ÜRETİMİN SON NÖBETÇİLERİ


 ÜRETİMİN SON NÖBETÇİLERİ

Yaşlı çiftçiler, bir çağın onurunu omuzlarında taşıyor.

Sabahın ilk ışıklarıyla birlikte tarlaya çıkan, elleri nasır tutmuş o insanlar artık birer üretim nöbetçisi. Gençlerin terk ettiği köylerde, zamanla yarışan bu yaşlı çiftçiler, sadece tohum değil, bir kültürün onurunu da toprağa ekiyor. Çünkü onların emeği, yalnızca geçim değil, bir medeniyet bilinci. Her saban darbesiyle, bir toplumun geçmişine ve geleceğine aynı anda dokunuyorlar.

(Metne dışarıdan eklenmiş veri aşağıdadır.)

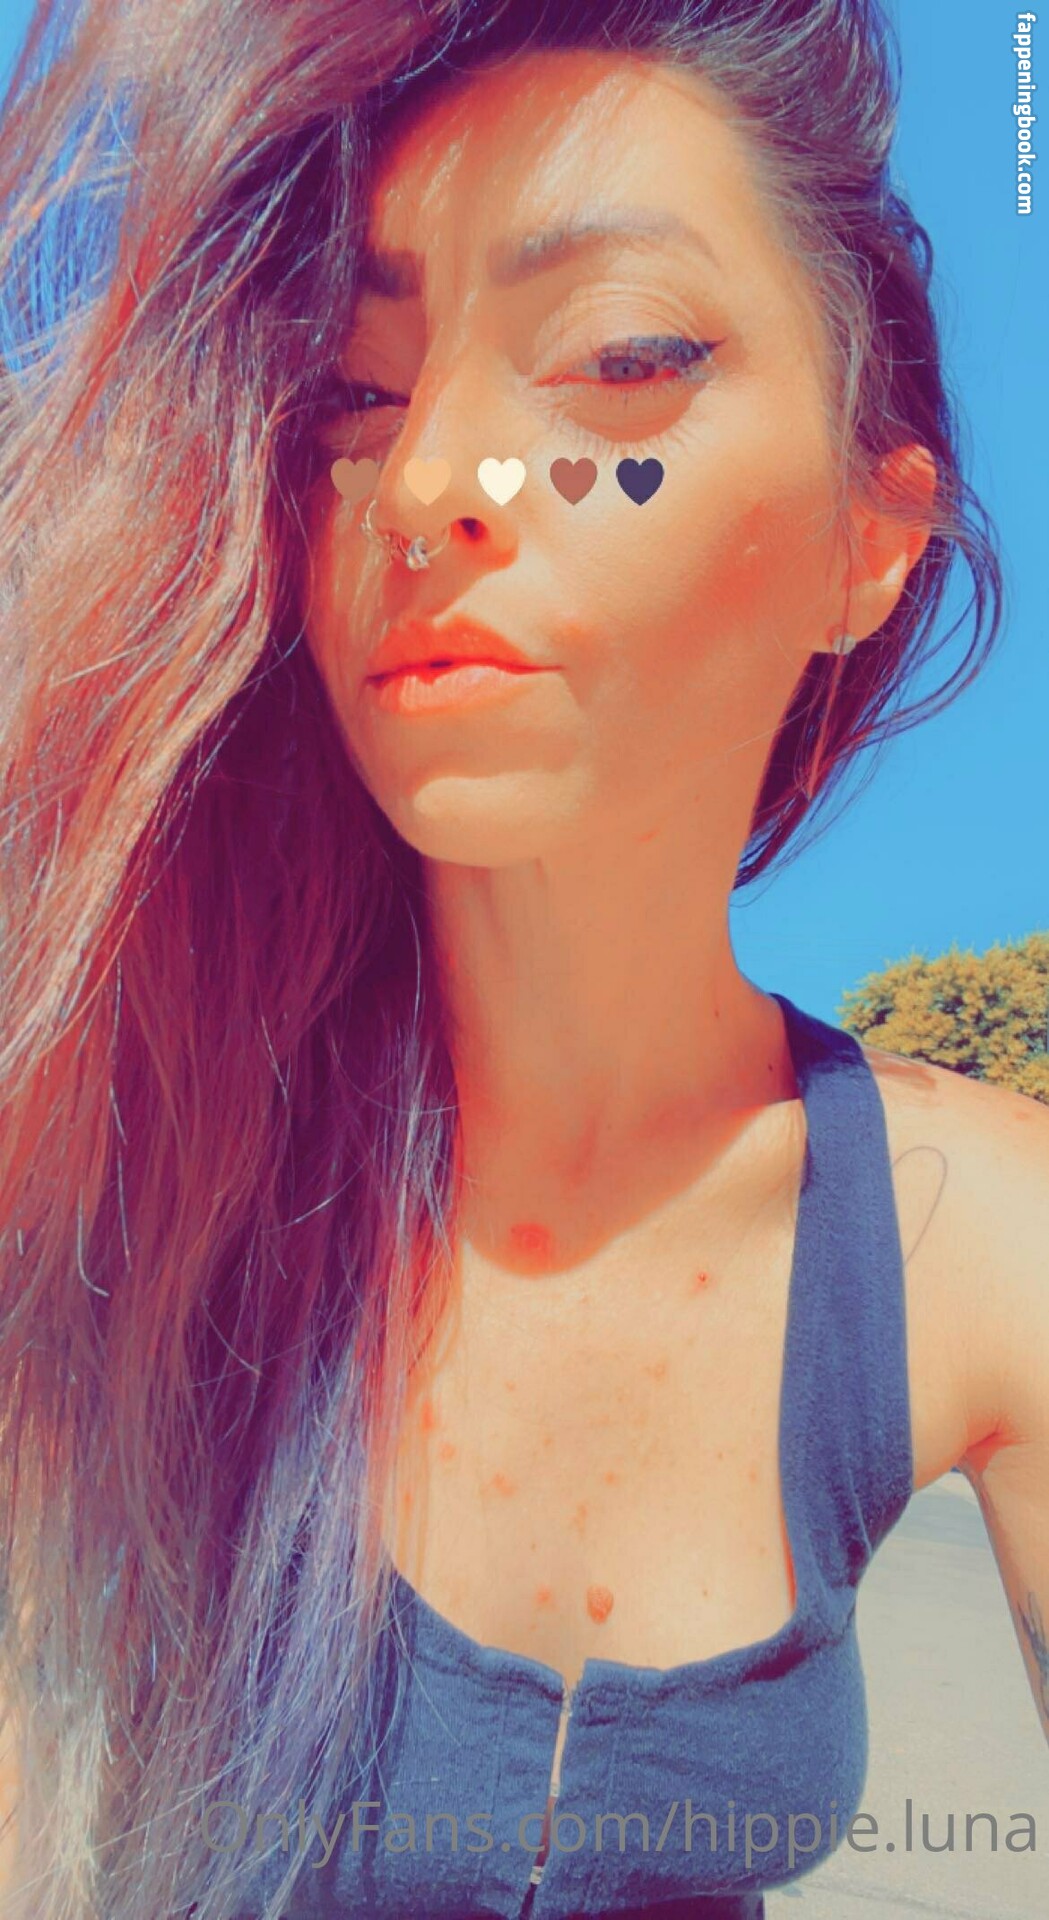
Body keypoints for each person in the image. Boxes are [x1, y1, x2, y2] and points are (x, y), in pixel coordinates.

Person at [0, 1, 1044, 1917]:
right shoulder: (118, 1165)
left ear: (866, 540)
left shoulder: (977, 1241)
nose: (425, 485)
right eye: (353, 395)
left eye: (619, 358)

Bugün tarımsal üretimin sessiz kahramanları, 60 yaşın üzerindeki üreticilerdir. Türkiye’de çiftçilerin yarısından fazlası artık emeklilik yaşında, ancak tarladan emekli olamıyor. Çünkü onlar bilir ki, üretim durursa hayat da durur. Bu insanlar, ekonomik verimlilikten çok, bir vicdan sorumluluğuyla üretime devam ediyorlar. Onlar için tarla, sadece ekmek kapısı değil, yaşamın anlamıdır.

Kırsalda genç nüfusun azalması, tarımın geleceğini tehdit eden en ciddi kırılmadır. Yaşlı çiftçiler, bilgi ve deneyimle üretimi sürdürürken, teknolojik dönüşüm ve yeniliklerden uzak kalıyor. Bu da tarımsal verimliliği sınırlıyor. Oysa bu bilgi birikimi, genç kuşaklara aktarılmadıkça, sadece yaş değil, üretim de yaşlanıyor. Her kaybedilen çiftçi, bir kitaplık dolusu deneyimin toprağa gömülmesidir.

Tarım politikalarının temel amacı, bu son nöbetçilerin yükünü hafifletmek olmalıdır. Yaşlı üreticileri desteklemek, tarımın onurunu korumak anlamına gelir. Ama asıl görev, onların omzundaki emaneti genç kuşaklara devretmektir. Kırsalın yeniden gençleşmesi, sadece üretim değil, ulusal bağımsızlığın yeniden kök salması demektir.

Onlar, geçmişin emeğini bugüne taşıyan, geleceğe de sorumluluk bırakan son kuşak. Tarlada bir başına duran yaşlı bir çiftçi, aslında milyonların sofrasında son onur nöbetini tutuyor.

Bu nöbet, yalnızca bir meslek değil, bir varoluş meselesidir.